# [The task]
Once you have located the line containing "PK-37, label: Support -> Ops" in the material below, return it exactly along with each line after it through the line containing "PK-93, status: Deploy -> Inbox".

*** Opening Provided entries ***

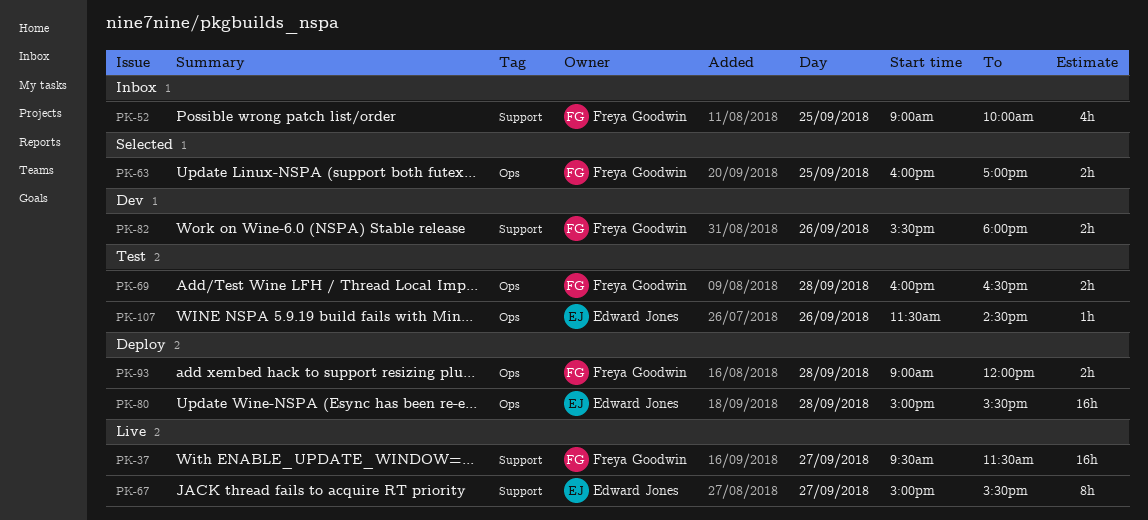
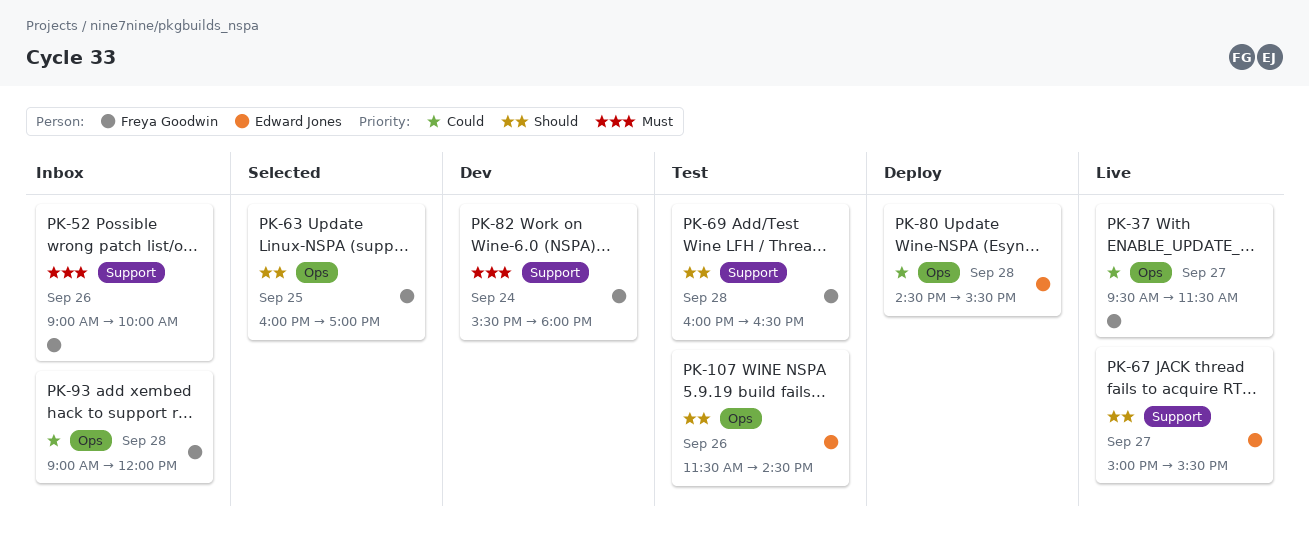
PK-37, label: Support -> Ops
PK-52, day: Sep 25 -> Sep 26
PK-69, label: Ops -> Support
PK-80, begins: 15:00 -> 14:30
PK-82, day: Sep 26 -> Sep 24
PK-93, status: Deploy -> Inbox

*** Closing Provided entries ***
*** Opening Provided entries ***

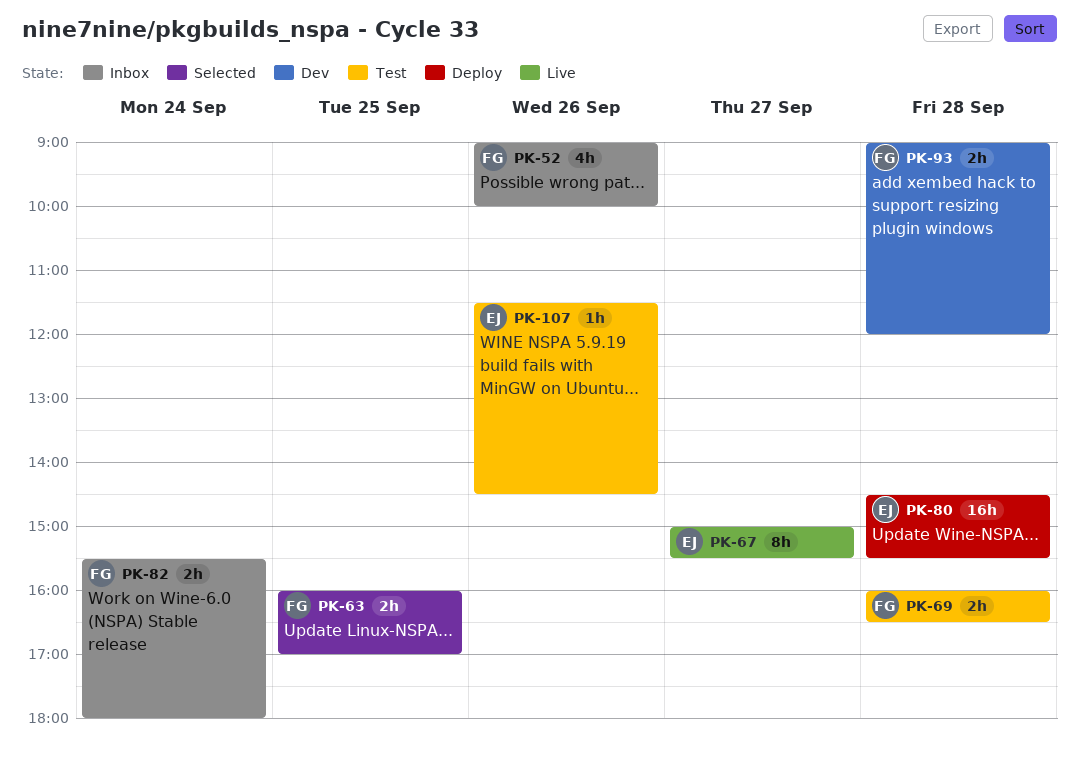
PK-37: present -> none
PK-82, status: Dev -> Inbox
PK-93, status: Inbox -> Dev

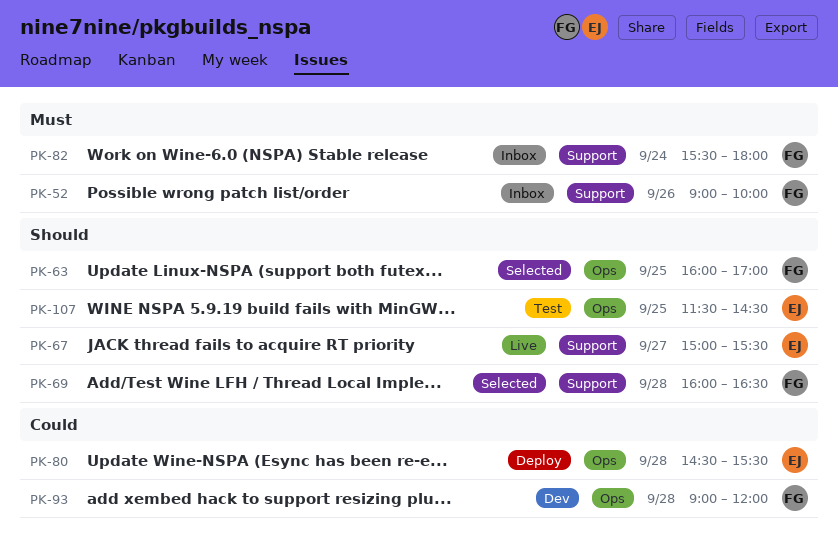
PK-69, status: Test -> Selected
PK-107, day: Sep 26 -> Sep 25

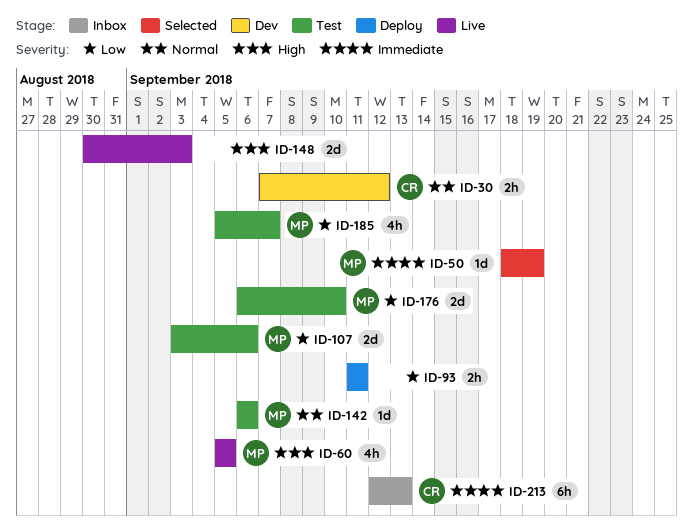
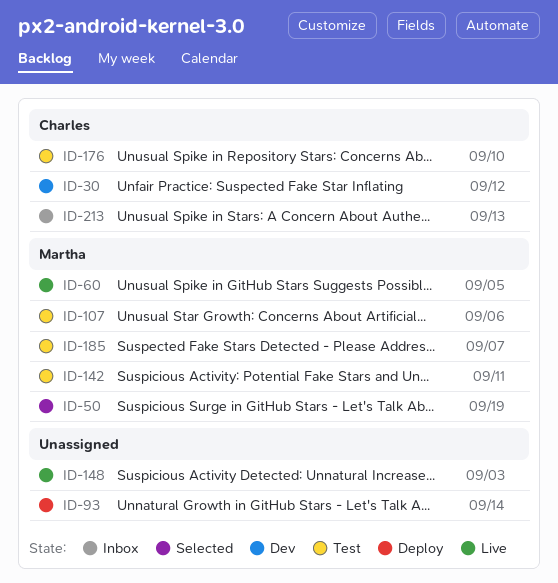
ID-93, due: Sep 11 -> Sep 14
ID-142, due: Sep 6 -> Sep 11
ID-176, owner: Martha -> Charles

*** Closing Provided entries ***
*** Opening Provided entries ***

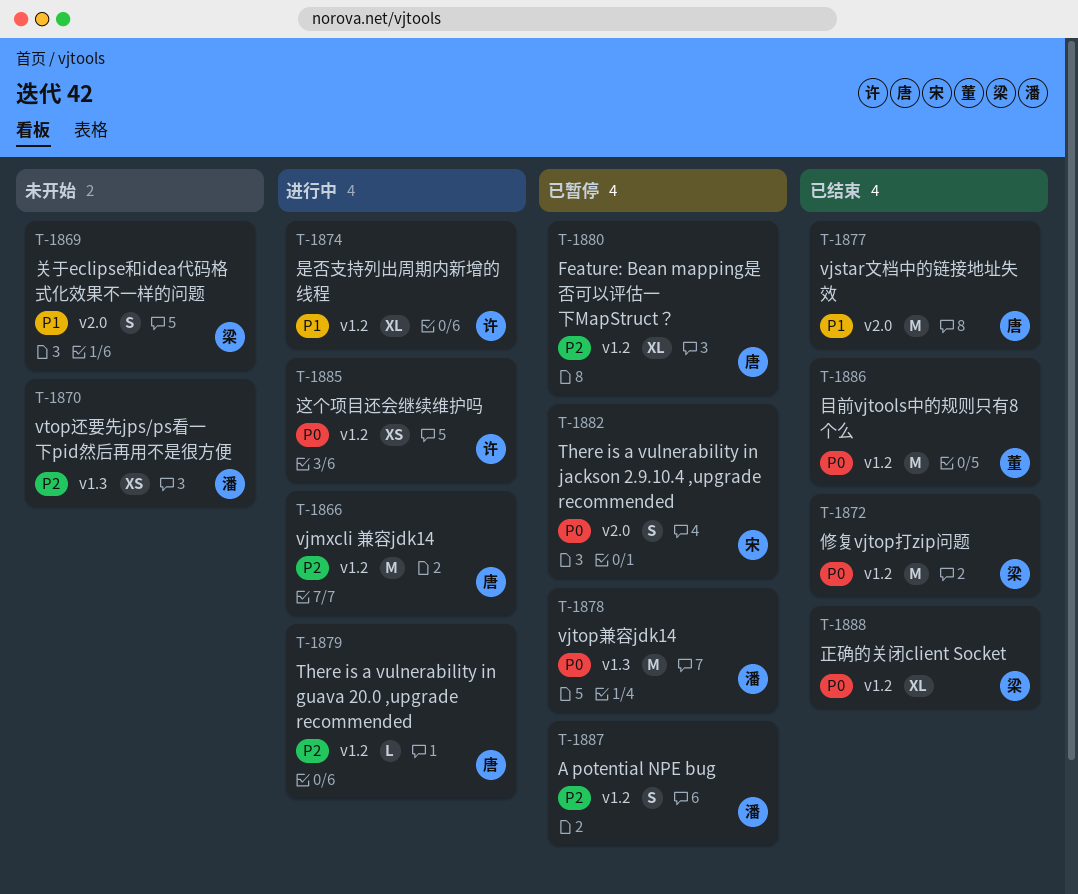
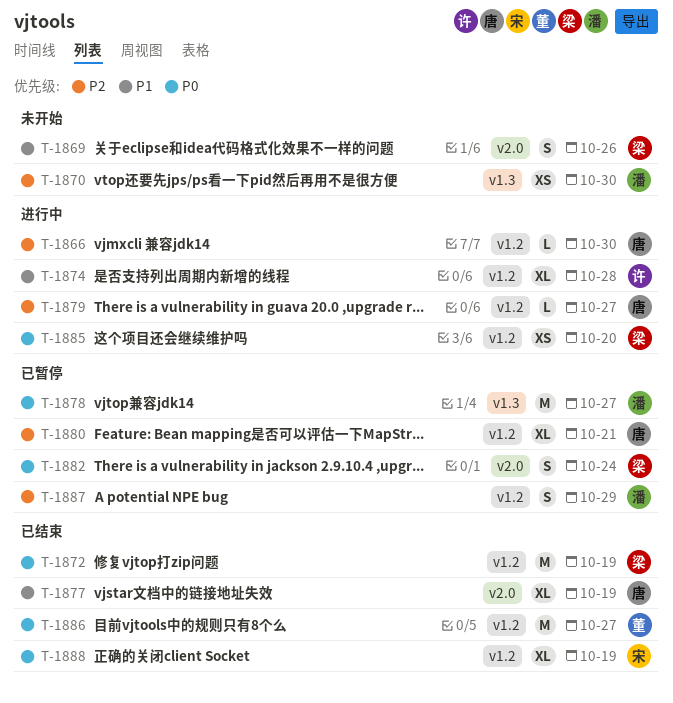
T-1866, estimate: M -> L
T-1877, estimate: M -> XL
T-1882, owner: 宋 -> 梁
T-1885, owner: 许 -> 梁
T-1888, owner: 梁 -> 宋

*** Closing Provided entries ***

# [Output for this task]
PK-37, label: Support -> Ops
PK-52, day: Sep 25 -> Sep 26
PK-69, label: Ops -> Support
PK-80, begins: 15:00 -> 14:30
PK-82, day: Sep 26 -> Sep 24
PK-93, status: Deploy -> Inbox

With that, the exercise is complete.